■ **INSTRUCTIONS FOR THE TASK**:
Your answer should be one number, namely how many lines in the listing below include the word "left".

■ **DATA EXTRACTS**:
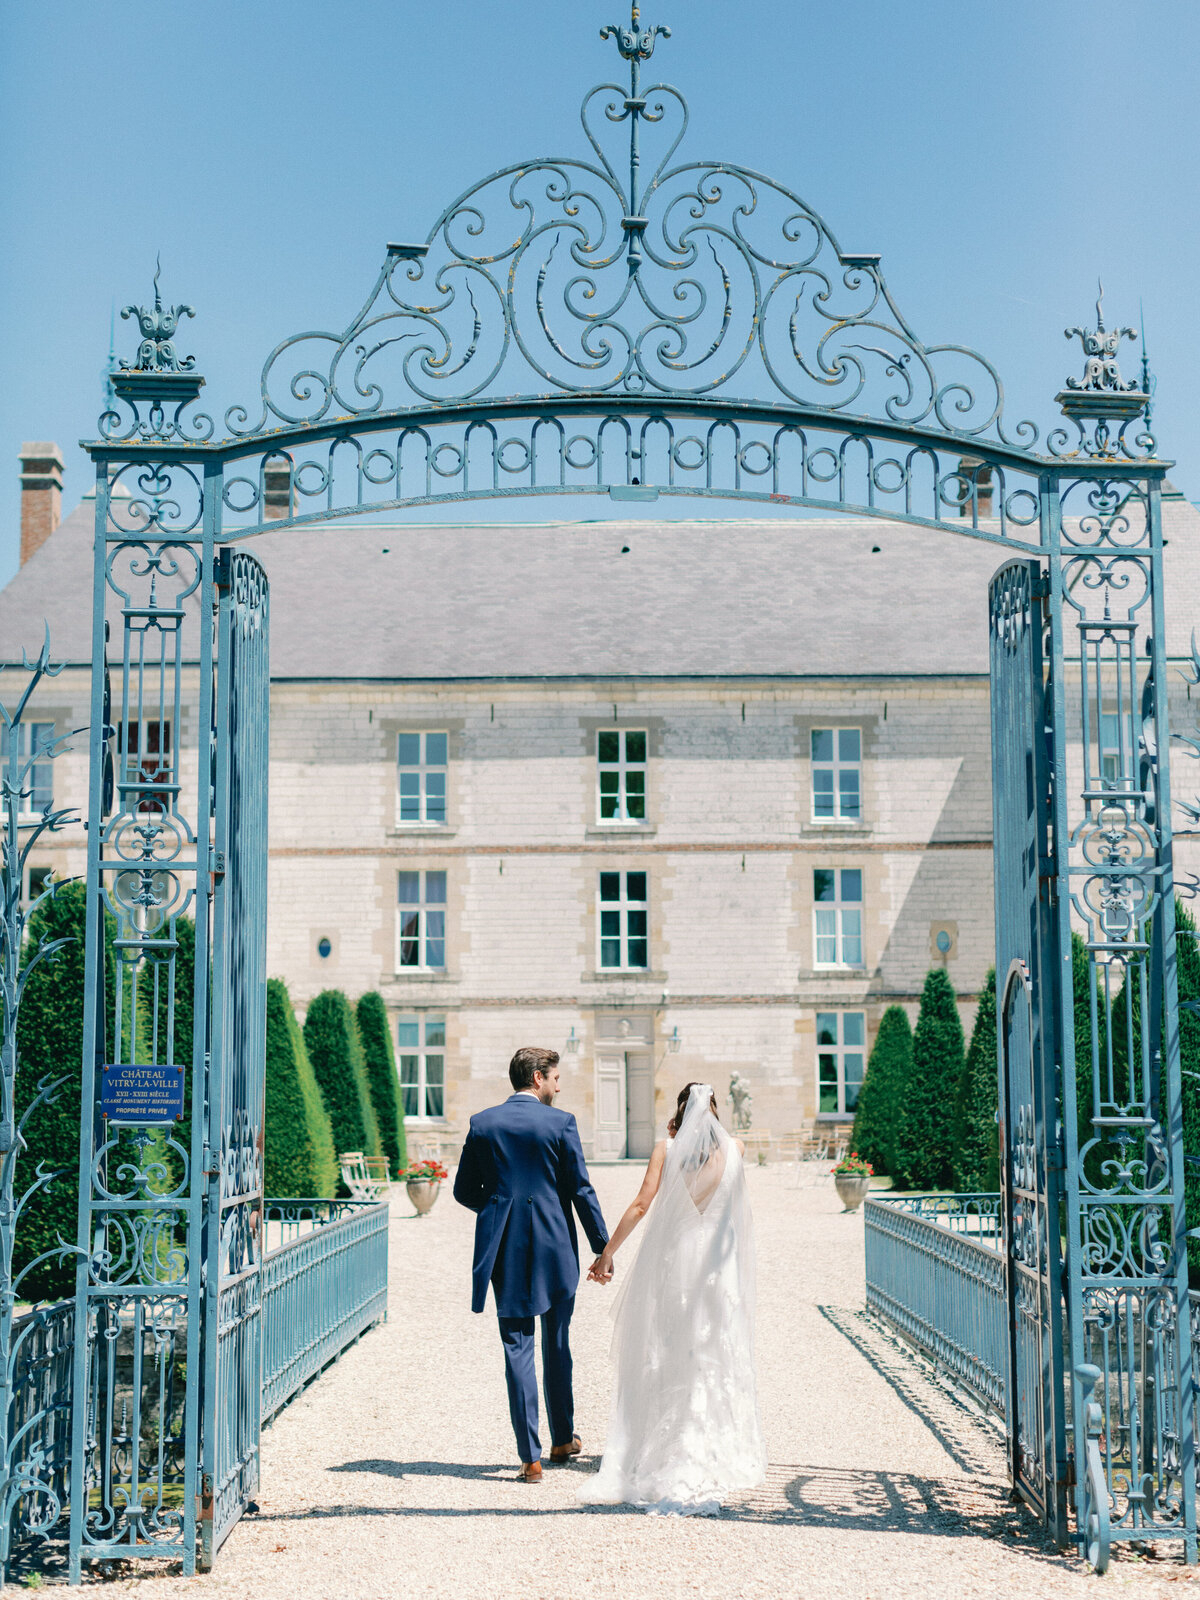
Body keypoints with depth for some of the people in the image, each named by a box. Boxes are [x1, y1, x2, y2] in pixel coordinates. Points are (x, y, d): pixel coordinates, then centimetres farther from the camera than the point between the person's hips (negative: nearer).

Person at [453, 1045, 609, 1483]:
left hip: (505, 1252, 1)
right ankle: (563, 1439, 29)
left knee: (517, 1350, 3)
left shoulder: (482, 1123, 1)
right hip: (555, 1250, -1)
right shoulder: (560, 1123, -6)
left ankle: (530, 1456, -1)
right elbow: (581, 1191, -6)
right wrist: (603, 1250, 0)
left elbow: (463, 1190, 6)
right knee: (557, 1345, 16)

■ **SOLUTION TO THIS PROBLEM**:
5